C'è l'accordo Ue sulle misure contro il caro energia

Tocca ai Paesi Ue obiettare il piano di Berlino

Redazione ANSA

BRUXELLES - I ministri europei dell'Energia hanno raggiunto un accordo politico sulle misure per mitigare gli alti prezzi dell'elettricità: taglio dei consumi, tetto agli extra-ricavi per i produttori di energia elettrica e il contributo di solidarietà dei produttori di combustibili fossili. Lo comunica la presidenza ceca dell'Ue.

Per il taglio ai consumi si prevede sia del 10% della domanda di elettricità, con una quota del 5% nelle ore di punta, tra dicembre 2022 e marzo 2023.

Sugli extra-ricavi si prevede un tetto di 180 euro a megawatt per le grandi compagnie energetiche che producono elettricità da fonti a basso costo come rinnovabili, nucleare e carbone. Le compagnie dell'oil&gas dovrebbero poi versare una tassa sulla base dei profitti straordinari realizzati nel 2022, calcolati sulla base degli ultimi 4 anni a partire dal 2018.

Resta aperto il nodo del tetto al prezzo del gas, su cui si sta concentrando ora il dibattito dei ministri dell'Energia. La proposta della Commissione riguarda al momento solo il gas russo, mentre 15 capitali tra cui Italia e Francia chiedono un tetto generalizzato a tutte le importazioni. Altro tema, poi, quello di porre un limite al prezzo del gas nella formazione del prezzo dell'elettricità, che sarebbe tra le idee dell'esecutivo europeo, sul modello di quanto già ottenuto dalla penisola iberica.

"Siamo in guerra energetica con la Russia, che ha anche forti effetti sulla nostra industria. E' necessaria un'azione dell'Ue urgente e coordinata. Il Consiglio ha chiesto oggi un'ulteriore azione immediata a livello dell'Ue". Lo ha detto Jozef Sikela, ministro dell'Industria della Repubblica Ceca, che detiene la presidenza di turno dell'Ue, al termine della riunione straordinaria dei ministri Ue dell'Energia. Tra le misure richieste dai governi europei, ha sottolineato, "rientrano l'introduzione di un tetto massimo al prezzo del gas importato o un nuovo indice Ue parallelo al Ttf che rifletta meglio il mercato mondiale".

Sta inoltre agli Stati membri "notificare alla Commissione europea" se il piano tedesco per sostenere famiglie e imprese dall'aumento dei prezzi dell'energia si può classificare come "aiuto di Stato" ed è compito dell'esecutivo Ue di "monitorare che ci siano ragionevoli livelli di aiuto di Stato ed evitare distorsione nel mercato unico". Lo ha detto un portavoce al briefing quotidiano. "Bisogna separare la natura politica del dibattito dal ruolo della Commissione, che è più giuridico, ovvero far rispettare il quadro di regole attuale".

"I Paesi membri devono valutare se questa forma particolare di sostegno si costituisce come aiuto di Stato e nel caso notificarlo alla Commissione: siamo consapevoli delle difficoltà causate dalla crisi energetica attuale e pronti a valutare nel più breve tempo possibile la compatibilità delle misure", ha aggiunto il portavoce.

"Non esprimeremo un commento sulle misure specifiche annunciate dalla Germania.

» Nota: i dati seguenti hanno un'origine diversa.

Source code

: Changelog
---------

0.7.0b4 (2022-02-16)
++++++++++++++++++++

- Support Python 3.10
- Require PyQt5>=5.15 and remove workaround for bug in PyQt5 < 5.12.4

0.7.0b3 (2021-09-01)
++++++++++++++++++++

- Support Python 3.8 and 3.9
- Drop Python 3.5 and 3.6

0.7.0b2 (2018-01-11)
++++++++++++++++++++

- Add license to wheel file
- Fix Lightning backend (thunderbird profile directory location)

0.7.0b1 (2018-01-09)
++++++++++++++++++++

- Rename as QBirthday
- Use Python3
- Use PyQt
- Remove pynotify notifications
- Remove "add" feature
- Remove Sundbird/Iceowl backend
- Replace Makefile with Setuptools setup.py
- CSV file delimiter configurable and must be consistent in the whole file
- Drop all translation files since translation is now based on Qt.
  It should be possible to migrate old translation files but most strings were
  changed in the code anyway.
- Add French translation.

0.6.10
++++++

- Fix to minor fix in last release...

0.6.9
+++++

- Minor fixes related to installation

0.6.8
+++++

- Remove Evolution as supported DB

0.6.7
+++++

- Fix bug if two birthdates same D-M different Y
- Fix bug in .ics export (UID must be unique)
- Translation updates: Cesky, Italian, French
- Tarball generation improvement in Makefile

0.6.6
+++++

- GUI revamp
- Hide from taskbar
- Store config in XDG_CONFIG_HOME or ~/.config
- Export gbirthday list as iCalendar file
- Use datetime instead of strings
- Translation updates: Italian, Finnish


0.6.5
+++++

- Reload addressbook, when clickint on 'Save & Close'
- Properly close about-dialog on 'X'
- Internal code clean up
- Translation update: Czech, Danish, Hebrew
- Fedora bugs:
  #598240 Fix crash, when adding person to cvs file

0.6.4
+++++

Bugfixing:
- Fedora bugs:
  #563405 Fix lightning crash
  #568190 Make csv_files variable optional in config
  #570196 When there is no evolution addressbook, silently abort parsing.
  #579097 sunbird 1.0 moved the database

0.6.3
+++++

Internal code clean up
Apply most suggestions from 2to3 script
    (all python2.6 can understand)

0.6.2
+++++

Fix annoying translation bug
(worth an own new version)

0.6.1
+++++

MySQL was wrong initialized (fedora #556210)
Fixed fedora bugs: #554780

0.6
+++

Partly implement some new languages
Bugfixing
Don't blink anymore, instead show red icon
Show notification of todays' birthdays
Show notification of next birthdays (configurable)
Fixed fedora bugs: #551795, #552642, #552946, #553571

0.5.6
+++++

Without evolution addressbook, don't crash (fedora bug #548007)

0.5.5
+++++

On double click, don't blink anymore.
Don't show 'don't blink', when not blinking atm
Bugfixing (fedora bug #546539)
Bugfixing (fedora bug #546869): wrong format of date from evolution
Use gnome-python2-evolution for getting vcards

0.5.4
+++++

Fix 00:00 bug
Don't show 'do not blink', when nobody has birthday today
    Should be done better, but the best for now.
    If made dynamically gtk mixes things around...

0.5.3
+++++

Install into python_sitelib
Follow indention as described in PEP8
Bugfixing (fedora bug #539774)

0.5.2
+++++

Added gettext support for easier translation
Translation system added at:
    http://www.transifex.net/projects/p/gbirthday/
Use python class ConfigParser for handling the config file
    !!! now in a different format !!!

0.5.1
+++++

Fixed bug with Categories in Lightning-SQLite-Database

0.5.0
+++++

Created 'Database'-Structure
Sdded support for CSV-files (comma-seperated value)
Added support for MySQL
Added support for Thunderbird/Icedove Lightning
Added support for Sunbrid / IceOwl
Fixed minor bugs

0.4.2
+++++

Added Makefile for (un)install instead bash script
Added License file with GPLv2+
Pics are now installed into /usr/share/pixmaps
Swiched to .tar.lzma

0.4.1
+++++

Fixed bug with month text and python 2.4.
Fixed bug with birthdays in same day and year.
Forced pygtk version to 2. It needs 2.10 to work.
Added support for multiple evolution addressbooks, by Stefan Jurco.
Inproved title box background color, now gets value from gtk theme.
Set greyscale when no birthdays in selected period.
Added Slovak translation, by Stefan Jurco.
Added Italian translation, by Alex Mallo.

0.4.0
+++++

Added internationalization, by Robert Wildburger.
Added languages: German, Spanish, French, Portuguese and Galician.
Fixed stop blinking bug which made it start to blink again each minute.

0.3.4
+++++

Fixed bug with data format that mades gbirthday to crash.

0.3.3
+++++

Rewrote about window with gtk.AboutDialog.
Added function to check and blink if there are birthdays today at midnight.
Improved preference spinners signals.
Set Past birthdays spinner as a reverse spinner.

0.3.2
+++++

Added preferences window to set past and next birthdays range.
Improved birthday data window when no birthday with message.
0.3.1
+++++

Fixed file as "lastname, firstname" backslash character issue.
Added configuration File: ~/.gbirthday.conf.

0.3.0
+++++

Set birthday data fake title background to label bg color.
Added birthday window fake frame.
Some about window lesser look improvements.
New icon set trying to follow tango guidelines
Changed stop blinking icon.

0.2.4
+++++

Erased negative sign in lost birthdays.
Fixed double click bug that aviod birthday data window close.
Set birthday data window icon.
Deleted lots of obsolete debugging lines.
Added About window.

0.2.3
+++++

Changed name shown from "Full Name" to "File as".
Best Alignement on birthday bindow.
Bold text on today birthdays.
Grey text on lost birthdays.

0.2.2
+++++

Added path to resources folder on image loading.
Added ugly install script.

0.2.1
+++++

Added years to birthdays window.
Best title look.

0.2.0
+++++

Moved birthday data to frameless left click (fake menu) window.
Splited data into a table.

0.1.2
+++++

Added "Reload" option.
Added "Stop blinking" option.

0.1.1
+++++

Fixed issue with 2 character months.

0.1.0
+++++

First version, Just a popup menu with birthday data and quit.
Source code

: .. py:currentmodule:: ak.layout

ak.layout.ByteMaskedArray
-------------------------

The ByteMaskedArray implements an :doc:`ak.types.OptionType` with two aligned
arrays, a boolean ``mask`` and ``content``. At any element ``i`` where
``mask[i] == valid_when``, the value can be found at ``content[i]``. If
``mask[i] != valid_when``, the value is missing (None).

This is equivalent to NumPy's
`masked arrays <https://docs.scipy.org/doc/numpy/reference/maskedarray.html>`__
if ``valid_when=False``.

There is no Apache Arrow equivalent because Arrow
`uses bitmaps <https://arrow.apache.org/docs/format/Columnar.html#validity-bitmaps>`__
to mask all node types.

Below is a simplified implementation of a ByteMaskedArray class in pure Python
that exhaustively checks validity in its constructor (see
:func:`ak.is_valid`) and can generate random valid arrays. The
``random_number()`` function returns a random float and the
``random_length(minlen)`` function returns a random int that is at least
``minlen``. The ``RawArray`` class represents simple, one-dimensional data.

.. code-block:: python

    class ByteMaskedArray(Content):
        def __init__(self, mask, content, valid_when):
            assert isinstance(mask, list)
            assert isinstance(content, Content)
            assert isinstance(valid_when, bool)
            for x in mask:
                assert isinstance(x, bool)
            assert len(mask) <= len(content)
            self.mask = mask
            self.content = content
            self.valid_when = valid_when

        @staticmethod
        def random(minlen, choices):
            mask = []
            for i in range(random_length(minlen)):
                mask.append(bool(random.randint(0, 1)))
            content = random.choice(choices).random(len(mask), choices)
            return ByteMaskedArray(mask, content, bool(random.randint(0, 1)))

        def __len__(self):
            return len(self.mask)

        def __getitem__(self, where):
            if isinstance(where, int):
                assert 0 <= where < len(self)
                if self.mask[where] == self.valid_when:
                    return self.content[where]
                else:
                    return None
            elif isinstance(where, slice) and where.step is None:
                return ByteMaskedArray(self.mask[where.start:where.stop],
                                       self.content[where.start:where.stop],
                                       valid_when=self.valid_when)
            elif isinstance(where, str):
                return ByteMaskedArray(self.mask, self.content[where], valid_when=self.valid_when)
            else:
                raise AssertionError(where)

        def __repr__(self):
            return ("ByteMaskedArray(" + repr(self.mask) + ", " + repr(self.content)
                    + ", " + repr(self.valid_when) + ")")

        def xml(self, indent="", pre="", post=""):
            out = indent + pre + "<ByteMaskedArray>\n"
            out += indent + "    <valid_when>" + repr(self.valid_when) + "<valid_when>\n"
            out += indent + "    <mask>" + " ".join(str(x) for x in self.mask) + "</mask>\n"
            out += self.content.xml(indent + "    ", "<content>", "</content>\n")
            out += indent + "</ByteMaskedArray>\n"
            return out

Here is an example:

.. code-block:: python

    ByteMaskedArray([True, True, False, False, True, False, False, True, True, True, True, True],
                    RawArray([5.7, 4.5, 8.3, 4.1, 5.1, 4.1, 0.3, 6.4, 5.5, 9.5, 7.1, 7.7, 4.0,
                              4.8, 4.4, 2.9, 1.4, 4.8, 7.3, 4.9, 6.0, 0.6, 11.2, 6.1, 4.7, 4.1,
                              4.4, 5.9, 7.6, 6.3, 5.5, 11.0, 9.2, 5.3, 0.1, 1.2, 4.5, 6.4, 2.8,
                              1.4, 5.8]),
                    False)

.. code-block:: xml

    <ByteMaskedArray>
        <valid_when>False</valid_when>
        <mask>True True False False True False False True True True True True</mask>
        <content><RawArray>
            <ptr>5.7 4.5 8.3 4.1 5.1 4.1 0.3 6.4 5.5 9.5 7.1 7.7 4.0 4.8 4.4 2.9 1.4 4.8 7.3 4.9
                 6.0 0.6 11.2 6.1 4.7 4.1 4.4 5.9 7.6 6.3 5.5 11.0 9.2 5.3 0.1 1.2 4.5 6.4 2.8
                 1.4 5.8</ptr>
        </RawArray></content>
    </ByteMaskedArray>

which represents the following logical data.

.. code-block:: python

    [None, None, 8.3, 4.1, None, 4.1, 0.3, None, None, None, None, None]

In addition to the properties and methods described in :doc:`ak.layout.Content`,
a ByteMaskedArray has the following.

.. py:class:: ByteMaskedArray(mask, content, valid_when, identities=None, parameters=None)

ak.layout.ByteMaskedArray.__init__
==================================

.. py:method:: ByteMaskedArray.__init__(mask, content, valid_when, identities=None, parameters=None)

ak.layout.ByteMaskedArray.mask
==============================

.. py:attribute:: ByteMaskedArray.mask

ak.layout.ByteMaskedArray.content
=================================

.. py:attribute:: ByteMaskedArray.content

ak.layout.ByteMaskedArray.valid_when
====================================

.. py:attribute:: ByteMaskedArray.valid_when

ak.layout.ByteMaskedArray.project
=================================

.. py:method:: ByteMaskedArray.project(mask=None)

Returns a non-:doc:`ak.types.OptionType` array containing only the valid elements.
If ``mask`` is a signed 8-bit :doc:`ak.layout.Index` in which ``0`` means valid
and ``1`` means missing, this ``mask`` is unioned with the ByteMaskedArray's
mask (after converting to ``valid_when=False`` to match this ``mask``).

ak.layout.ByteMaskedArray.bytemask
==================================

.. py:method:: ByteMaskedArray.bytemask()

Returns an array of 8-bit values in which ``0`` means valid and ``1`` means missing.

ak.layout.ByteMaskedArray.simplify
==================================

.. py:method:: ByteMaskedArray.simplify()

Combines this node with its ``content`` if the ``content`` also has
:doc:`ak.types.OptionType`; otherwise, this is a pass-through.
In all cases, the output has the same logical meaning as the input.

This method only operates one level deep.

Il ruolo della Commissione è quello di mantenere un giusto livello di competizione all'interno del mercato unico e la natura delle regole sugli aiuti di Stato è far sì che l'erogazione proporzionata dei sostegni garantisca la limitazione delle distorsioni del mercato unico e si eviti la corsa agli aiuti", ha precisato. Il quadro temporaneo per gli aiuti di Stato sarà poi "prolungato".